India has caught out an American attempt to go back on an agreement not to push for international “scrutiny” of voluntary attempts to reduce greenhouse gas emissions, negotiated between Prime Minister Manmohan Singh, U.S. President Barack Obama and the heads of government of China, Brazil and South Africa at the UN climate change talks in Copenhagen last December.
Though the U.S. quickly changed tack when India protested, some negotiators here say the attempt to smuggle in already-discarded language vindicates their fears that compromises made by developing countries at Copenhagen signalled a “dangerous opening of the door.”
World leaders had discussed, in a marathon bargaining session, how to describe the international monitoring of voluntary mitigation actions by developing countries, which were not funded by outside sources.
The leaders of Brazil, South Africa, India and China had objected to the terms suggested by Mr. Obama: “scrutiny,” “review,” “assess,” “examine.” Finally, Mr. Obama and European leaders had agreed to use the term “consultations and analysis.”
Despite this, when the U.S. made its formal submission to the UN on organising this year’s negotiations on February 19, it claimed that, “The Copenhagen Accord makes important progress on transparency by reflecting agreement, among other things, that mitigation actions will be subject to international scrutiny, whether externally financed or not.”
When this attempt to sneak in the word “scrutiny” was pointed out to him on February 25, Union Minister of State for Environment and Forests Jairam Ramesh shot off an email to the head of the American negotiating team Todd Stern, saying that “this goes completely against what was discussed and agreed to by President Obama and his team.” He requested Mr. Stern’s intervention “to correct this submission so as to avoid any misunderstanding or stand-off later.”
Agreeing that Mr. Ramesh made “a fair point,” Mr. Stern promised to look into the issue. On February 26, the U.S. revised its submission to the UNFCCC, replacing “scrutiny” with “international consultations and analysis.”

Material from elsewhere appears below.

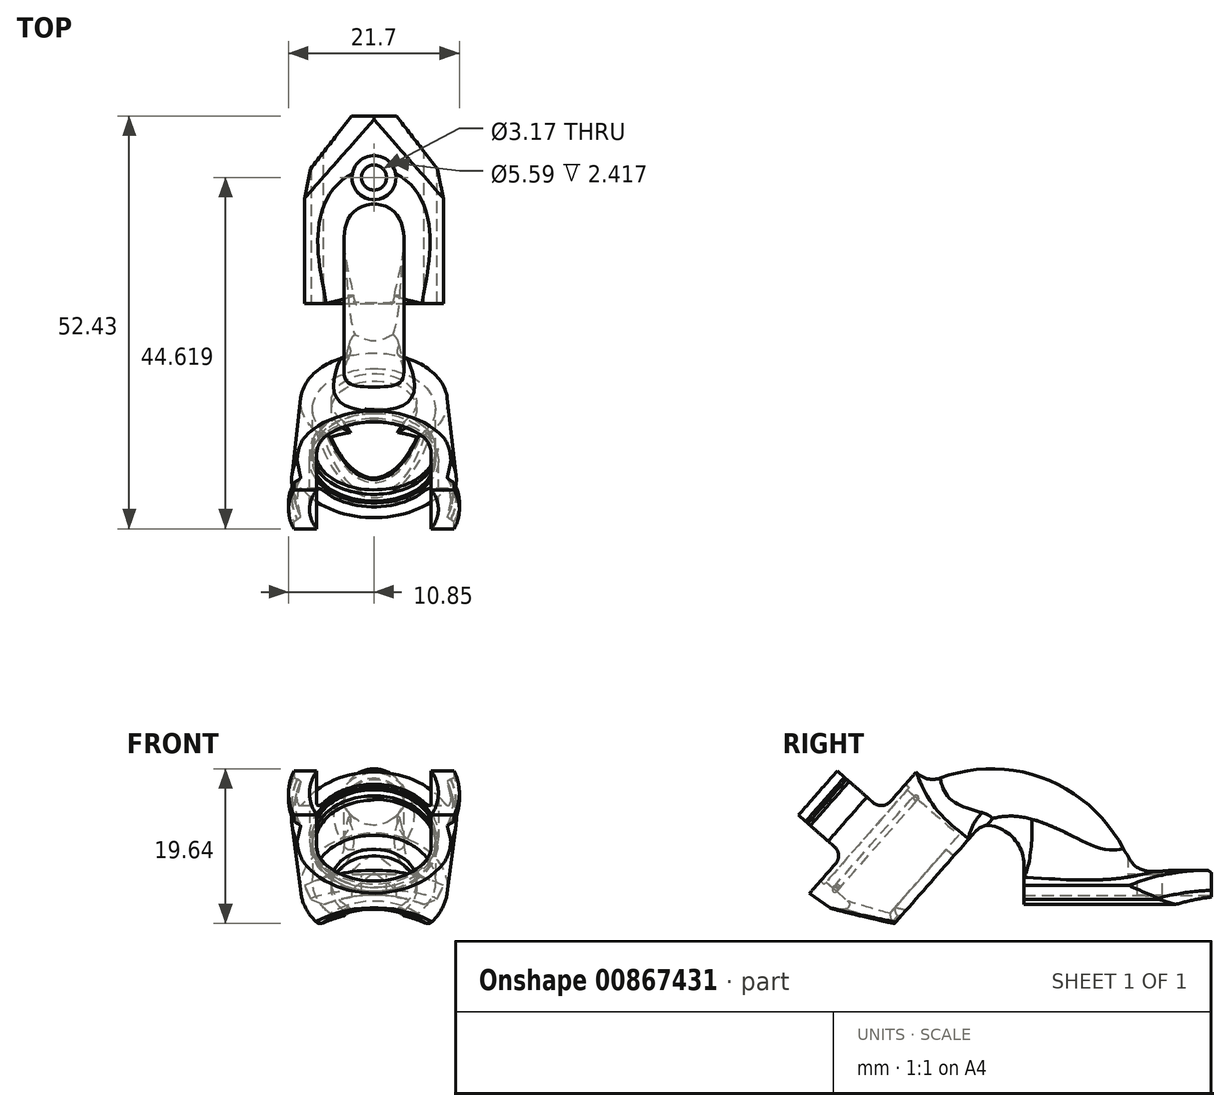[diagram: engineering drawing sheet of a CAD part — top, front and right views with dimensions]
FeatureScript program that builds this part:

However, some Indian negotiators say that developing countries have only themselves to blame.
“Well before Copenhagen, developed countries, including Europe and the U.S., made no secret of the fact that they wanted to inspect individual plants and second guess the adequacy of our actions,” said Prodipto Ghosh, a senior member of the Indian negotiating team at the UN talks.
He felt that India and other developing countries offered a foothold for such intentions by allowing even the terms “consultation and analysis” to describe international monitoring of their actions. “Now, the U.S. use of the word ‘scrutiny’ gives full ground for those apprehensions being shown to be correct,” he said.
Another senior negotiator agreed that “some compromises were made” on this issue, in return for removing statements from the Copenhagen Accord about a legally-binding outcome and percentage emission reduction targets.
“In any kind of negotiating exercise, some kind of give and take is inevitable…We did give something away, with certain safeguards,” he said. “Maybe a little window has opened there, but we closed another window somewhere.”